La Cour européenne « lance » la Super League : « abus de pouvoir de l’UEFA et de la FIFA »

Alexis Tremblay
Alexis Tremblay

Un arrêt historique, qui pourrait changer l’avenir du football : la Cour de justice européenne a donné raison à la Super League naissante dans sa bataille juridique contre l’UEFA et la FIFA. Pour les juges luxembourgeois, ces deux fédérations exerceraient en réalité un monopole dans les compétitions de football, ce qui, du moins au sein de l’UE, est contraire aux règles européennes de la concurrence. La porte est-elle ouverte à la nouvelle ligue promue par le Real Madrid et Barcelone, qui vise à rassembler les grands noms du continent comme la Juventus, l’Inter et Milan, en les éloignant de la Ligue des Champions ?

La phrase

La réponse à cette question n’est pas claire. Ce qui est sûr, c’est que pour la première fois une sentence risque de faire grincer le pouvoir, jusqu’ici incontesté, de l’UEFA et de la FIFA. « La Fédération internationale de football association (Fifa) et l’Union des associations européennes de football (UEFA) sont des associations de droit privé établies en Suisse – écrit la Cour – Leur objectif est de promouvoir et de définir le cadre du football au niveau mondial et européen. Ils ont adopté des règles qui leur donnent le pouvoir d’approuver les compétitions de football interclubs en Europe et d’exploiter les différents droits médiatiques liés à ces compétitions. Ce pouvoir d’approbation « préventive », expliquent les juges, est contraire au droit de l’UE.

En d’autres termes, les deux fédérations ne peuvent exercer un monopole sur le football et il serait légal de créer une compétition parallèle gérée par les clubs. « Les règles de la Fifa et de l’UEFA qui soumettent tout nouveau projet de football interclubs, comme la Super League, à leur approbation préalable et interdisent aux clubs et aux joueurs de participer à de telles compétitions, sont illégales – précisent en outre les juges – Il n’existe aucun cadre réglementaire pour les règles de la Fifa et de l’UEFA qui garantissent qu’elles sont transparentes, objectives, non discriminatoires et proportionnées ». La Cour pointe également du doigt la gestion des droits TV : « Les règles qui confèrent à la FIFA et à l’UEFA un contrôle exclusif sur l’exploitation commerciale des droits relatifs à ces compétitions sont de nature à restreindre la concurrence, compte tenu de l’importance des médias et des téléspectateurs dans la Communauté européenne ».

Que se passe-t-il maintenant ?

La naissance de la Super League il y a deux ans avait déclenché un tollé, notamment politique. La menace de l’UEFA et de certaines fédérations nationales (comme celle italienne) d’exclure les clubs « traîtres » (12 au total au début) des championnats et des compétitions européennes avait conduit à un brusque recul des équipes anglaises, et puis des italiens. Le projet a été réalisé ces derniers mois par le Real Madrid, aux côtés de Barcelone et d’A22, la société à l’origine de la Super League basée dans la capitale espagnole. C’est précisément cette société, avec les deux clubs espagnols, qui a promu l’action en justice qui, depuis les tribunaux ibériques, est maintenant parvenue au Tribunal de l’UE. « Nous avons obtenu le droit de concourir. Le monopole de l’UEFA est terminé », a déclaré Bernd Reichart, PDG de l’A22, qui promet des matchs gratuits à la télévision pour les supporters et des compensations plus élevées pour les clubs que celles accordées aujourd’hui par l’UEFA.
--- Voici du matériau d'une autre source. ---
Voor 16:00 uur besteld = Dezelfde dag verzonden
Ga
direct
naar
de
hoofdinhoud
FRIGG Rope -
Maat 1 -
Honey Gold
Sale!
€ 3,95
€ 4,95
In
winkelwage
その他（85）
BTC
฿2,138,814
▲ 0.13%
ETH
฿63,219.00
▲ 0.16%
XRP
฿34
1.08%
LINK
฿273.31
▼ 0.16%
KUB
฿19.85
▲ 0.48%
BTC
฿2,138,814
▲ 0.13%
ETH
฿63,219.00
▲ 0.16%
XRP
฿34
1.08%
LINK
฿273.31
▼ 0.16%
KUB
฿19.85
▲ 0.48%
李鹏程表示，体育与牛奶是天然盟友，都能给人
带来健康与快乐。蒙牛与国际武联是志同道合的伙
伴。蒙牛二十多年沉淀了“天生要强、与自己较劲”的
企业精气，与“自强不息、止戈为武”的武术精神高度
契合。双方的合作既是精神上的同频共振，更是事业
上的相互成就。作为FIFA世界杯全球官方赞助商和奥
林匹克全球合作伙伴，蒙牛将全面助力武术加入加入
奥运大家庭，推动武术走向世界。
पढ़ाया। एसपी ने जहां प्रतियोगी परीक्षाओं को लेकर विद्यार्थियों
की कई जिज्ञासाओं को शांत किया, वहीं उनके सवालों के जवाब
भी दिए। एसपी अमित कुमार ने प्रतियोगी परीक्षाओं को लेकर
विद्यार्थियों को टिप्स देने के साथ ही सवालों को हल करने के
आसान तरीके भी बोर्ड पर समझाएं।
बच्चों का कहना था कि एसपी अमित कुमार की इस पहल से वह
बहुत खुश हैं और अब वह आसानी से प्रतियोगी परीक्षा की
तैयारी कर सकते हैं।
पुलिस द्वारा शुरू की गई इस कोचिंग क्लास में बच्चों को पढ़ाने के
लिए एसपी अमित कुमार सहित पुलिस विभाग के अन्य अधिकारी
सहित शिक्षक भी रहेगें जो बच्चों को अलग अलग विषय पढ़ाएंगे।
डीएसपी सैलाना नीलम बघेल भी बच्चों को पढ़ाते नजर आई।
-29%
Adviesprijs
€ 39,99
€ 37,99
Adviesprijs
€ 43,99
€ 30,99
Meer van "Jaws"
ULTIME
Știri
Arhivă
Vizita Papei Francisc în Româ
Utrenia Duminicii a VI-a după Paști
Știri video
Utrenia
Il faut cependant ajouter que le projet de Super League n’a pas été apprécié par une grande partie des supporters et des clubs, notamment ceux qui seraient exclus de la nouvelle compétition. A22 jure que par rapport à l’idée initiale (une mini ligue de 12), il y aurait beaucoup plus d’équipes intéressées par le projet, peut-être une soixantaine. Et maintenant, il est prêt à dévoiler ses cartes grâce à l’arrêt de la Cour européenne. Mais il reste un doute juridique qui reste à lever : les juges européens ont précisé que leur décision « ne signifie pas qu’une compétition comme le projet de Super League doit nécessairement être approuvée ». Une phrase qui pourrait rendre la naissance de la nouvelle compétition encore difficile.